By aluminization, the Al coating is stable and contains Al at about 50 at %. In the interdiffusion zone (IDZ), one region is rich in Co, Ti, and Ni, since they have high mixing enthalpy with Al. As Al just diffuses to the interface during aluminization, the diffusivity of Co, Ti and Ni is promoted. Therefore, the other region, rich in Cr and Fe, is formed followed by the previous region in Figure 6c. However, the Al is continuously diffused and reached a stable concentration with the other elements for a longer time. At the same time, Ti diffused from the matrix into the coating layers and formed the second phase. Its structure and composition need further study. In Figure 5 and Figure 7, the coating layer contains the Al(CoCrFeNiTi) phase and Ti-rich phase. As the alumina forms at the surface at high temperature, the high entropy effect will stabilize the aluminizing layer. By the formation of the coating layer in Figure 6, the reverse reaction can be inferenced. If the dense and continuous alumina were formed at the surface, the IDZ close to the matrix may transform to the matrix phase again at a temperature over 1273 K. At the moment, the concentration of the aluminum is decreased, and the Ti-rich phase will be dissolved again. It is close to the matrix phase of Al_0.2Co_1.5CrFeNi_1.5Ti_0.3.

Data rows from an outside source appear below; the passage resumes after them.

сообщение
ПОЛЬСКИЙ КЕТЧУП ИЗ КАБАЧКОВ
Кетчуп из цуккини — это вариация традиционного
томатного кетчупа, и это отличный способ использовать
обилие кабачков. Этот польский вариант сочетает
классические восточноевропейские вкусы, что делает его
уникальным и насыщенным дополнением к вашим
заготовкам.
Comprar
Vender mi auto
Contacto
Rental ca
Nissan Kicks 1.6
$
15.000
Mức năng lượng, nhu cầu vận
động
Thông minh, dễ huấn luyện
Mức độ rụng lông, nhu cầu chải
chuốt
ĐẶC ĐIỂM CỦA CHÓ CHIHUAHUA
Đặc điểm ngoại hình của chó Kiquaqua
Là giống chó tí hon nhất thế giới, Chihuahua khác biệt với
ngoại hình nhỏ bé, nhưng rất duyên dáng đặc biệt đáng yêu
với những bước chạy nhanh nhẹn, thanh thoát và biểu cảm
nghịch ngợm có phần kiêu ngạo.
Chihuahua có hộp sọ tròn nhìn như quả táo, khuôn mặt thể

Comparing to Figure 1 and Figure 8, the oxidation resistance of aluminizing Al_0.2Co_1.5CrFeNi_1.5Ti_0.3 is improved and can be sustained at 1273 K, lasting for 441 h without spallation. It is believed that the coating is covered with alumina at the surface, and is comparable to the substrate at the interface. However, the curve of the isothermal oxidation at 1373 is slightly unstable, but much better than that of HEAs without aluminization. The microstructures of these aluminizing samples after isothermal testing need further observation. The cyclic oxidation test is also worth studying in the future.

5. Conclusions

Aluminization by packing cementation, which is a popular industrial process, is suitable for FCC solid solution phase Al_0.2Co_1.5CrFeNi_1.5Ti_0.3 HEA. The aluminizing coating layer of 50 μm can be formed at 1273 K for 5 h, and it enhances the oxidation resistance up to 1273 K at least. The phases of the coating layer are Al(CoCrFeNiTi) and a Ti-rich phase. It contributes to the favorable oxidation resistance of the present alloys. Therefore, the alumina is good for surface stability, and the high entropy effect in HEAs further stabilizes the interface between the coating and substrate at high temperature.